Tsipras ließ nach dem Gespräch mit Hollande, Merkel und Juncker verbreiten, die griechische Seite habe einen Vorschlag für einen gegenseitigen Kompromiss unterbreitet, der eine „endgültige Lösung ermöglicht und die Probleme nicht einfach verschiebt“. Das ist ein klarer Hinweis darauf, dass Athen weiter auf einem Schuldenerlass besteht, den besonders Deutschland bisher verweigert. Der Internationale Währungsfonds hatte sich bereits deutlich für eine Umstrukturierung der Schulden ausgesprochen. Tsipras will hier mit klaren Absprachen oder noch besser einer schriftlichen Vereinbarung nach Hause zurückkehren. Denn die Frage ist nicht neu: Schon im November 2012 wurde mit der konservativen Samaras-Regierung grundsätzlich mögliche Schuldenerleichterungen beschlossen. Dieser „Fahrplan“ war aber an verschiedene Auflagen gebunden: ein mehrjähriger Primärüberschuss und strenge Reformauflagen für die Rentenreform, Mehrwertsteuerangleichung und Privatisierungen. Tsipras aber wird mehr Konkretes wollen, um auch die parteiinternen Kritiker eines möglichen Deals ruhigzustellen. „Denkbar wäre zum Beispiel, dass der Europäische Rettungsfonds dem IWF und der EZB die griechischen Zahlungsverpflichtungen für dieses Jahr abkauft und die Rückzahlung streckt“, sagt Wirtschaftsexperte Bastian. „Das könnte die Syriza-Regierung zu Hause als ersten Erfolg hin zu einer Schuldenrestrukturierung mit den Gläubigern darstellen.“
Wie kann ein Bankrott Griechenlands in nur wenigen Tagen noch abgewendet werden?

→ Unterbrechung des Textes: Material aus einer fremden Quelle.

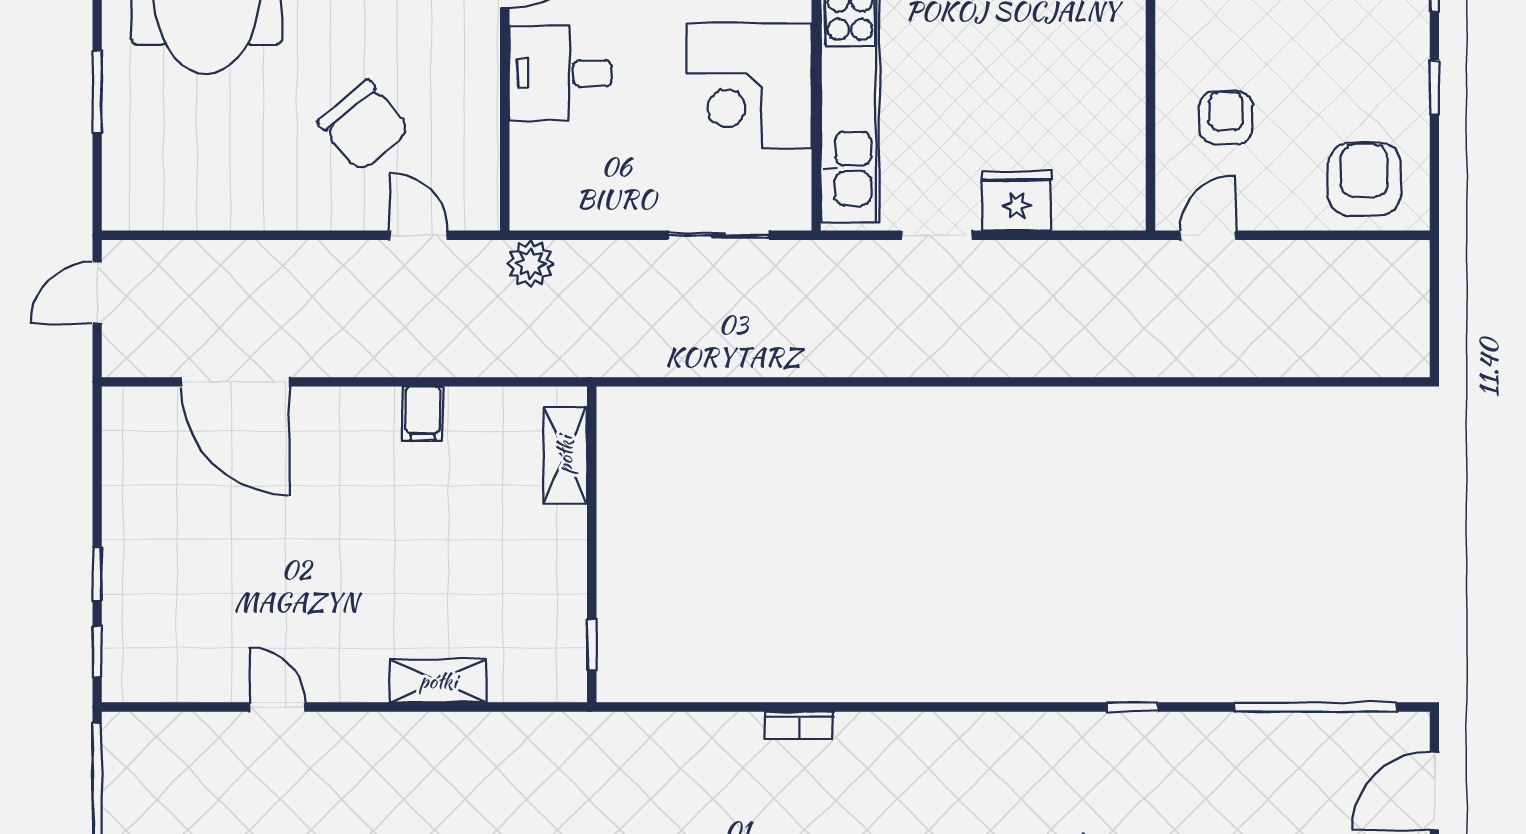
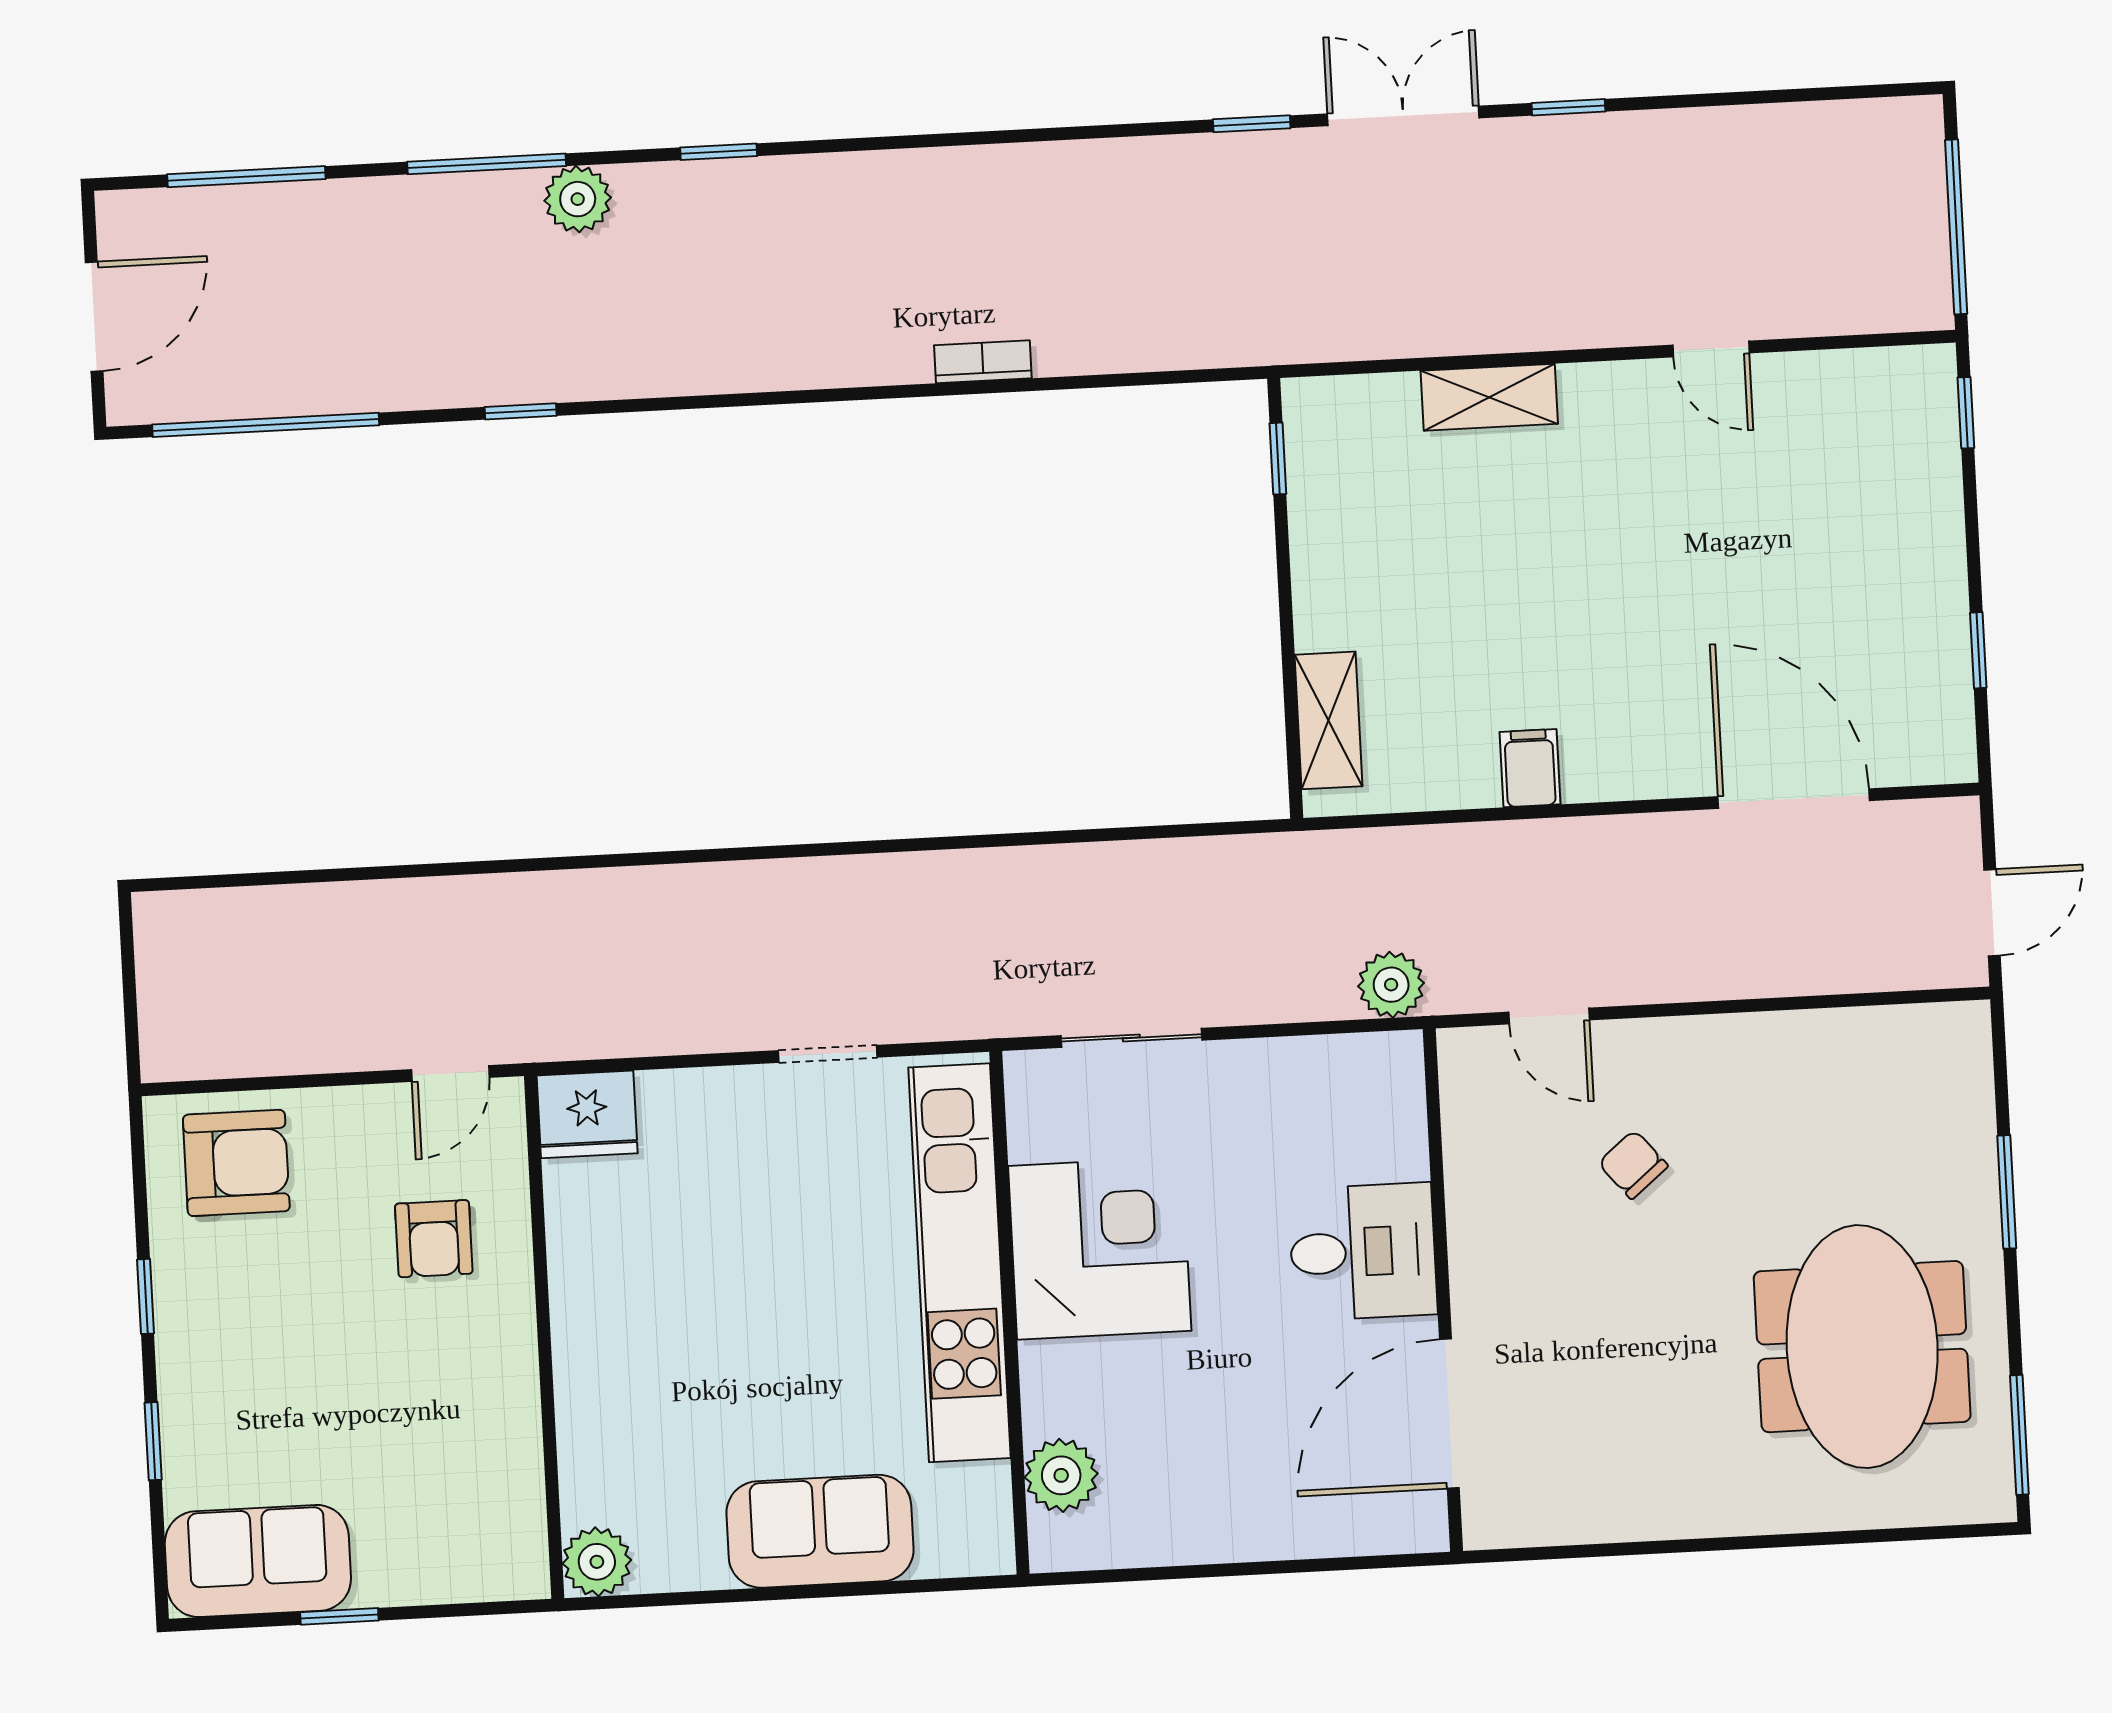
chair: (364, 126) -> (1633, 1164), width x0.54, depth x0.54
armchair: (1364, 179) -> (236, 1163), turned -90
fridge: (1017, 201) -> (587, 1114), moved
window: (97, 574) -> (1978, 650), moved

Selbst wenn sich die Gläubiger und die Tsipras-Regierung in diesen Tagen grundsätzlich auf einen Kompromiss einigen, wird das nicht gleich zur Auszahlung der Gelder führen. Die EZB könnte das Abkommen aber nutzen, um Athen vorübergehend zu erlauben, mehr kurzfristige Anleihen auszugeben und so die Zahlungen an den IWF Ende des Monats leisten zu können. „Und auch die IWF-Deadline als solche Ende des Monats ist nicht sakrosankt“, sagt Bastian. „Wenn Athen guten Willen zeigt, könnte der IWF diese durchaus aufschieben.“ Es müsse also auch ohne direkte EU-Gelder nicht zwangsläufig zu einer Zahlungsunfähigkeit kommen.